## Entries provided
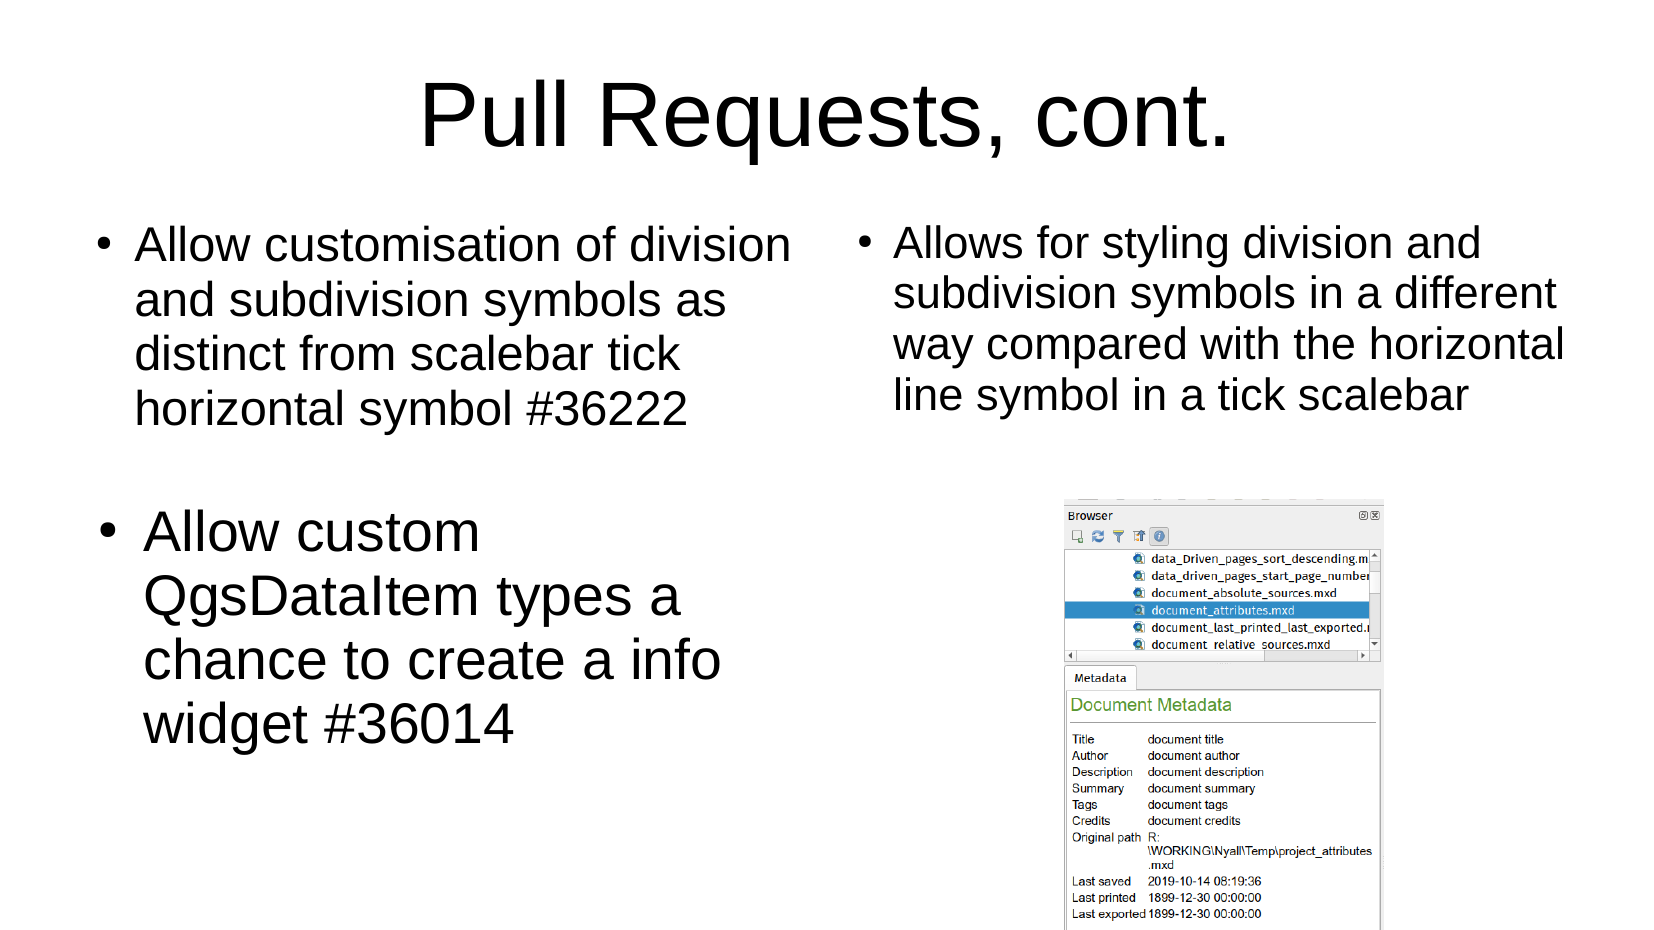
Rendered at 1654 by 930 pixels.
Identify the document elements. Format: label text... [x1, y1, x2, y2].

list Allows for styling division and subdivision symbols in a different way compared with the horizontal line symbol in a tick scalebar [844, 217, 1571, 475]
list Allow customisation of division and subdivision symbols as distinct from scalebar tick horizontal symbol #36222 [82, 217, 809, 475]
list Allow custom QgsDataItem types a chance to create a info widget #36014 [82, 499, 809, 757]
title Pull Requests, cont. [82, 37, 1571, 193]
picture [1064, 499, 1384, 930]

## Problem details
Recast the records as a Markdown table with the columns "Row" and "Text", one row per line. Begin at the start of the records and stop after the line that contains "list Allows for", skipping blank lines and leaving the pictures out.

## Response to this exercise
| Row | Text |
|---|---|
| 1 | Rendered at 1654 by 930 pixels. |
| 2 | Identify the document elements. Format: label text... [x1, y1, x2, y2]. |
| 3 | list Allows for styling division and subdivision symbols in a different way compared with the horizontal line symbol in a tick scalebar [844, 217, 1571, 475] |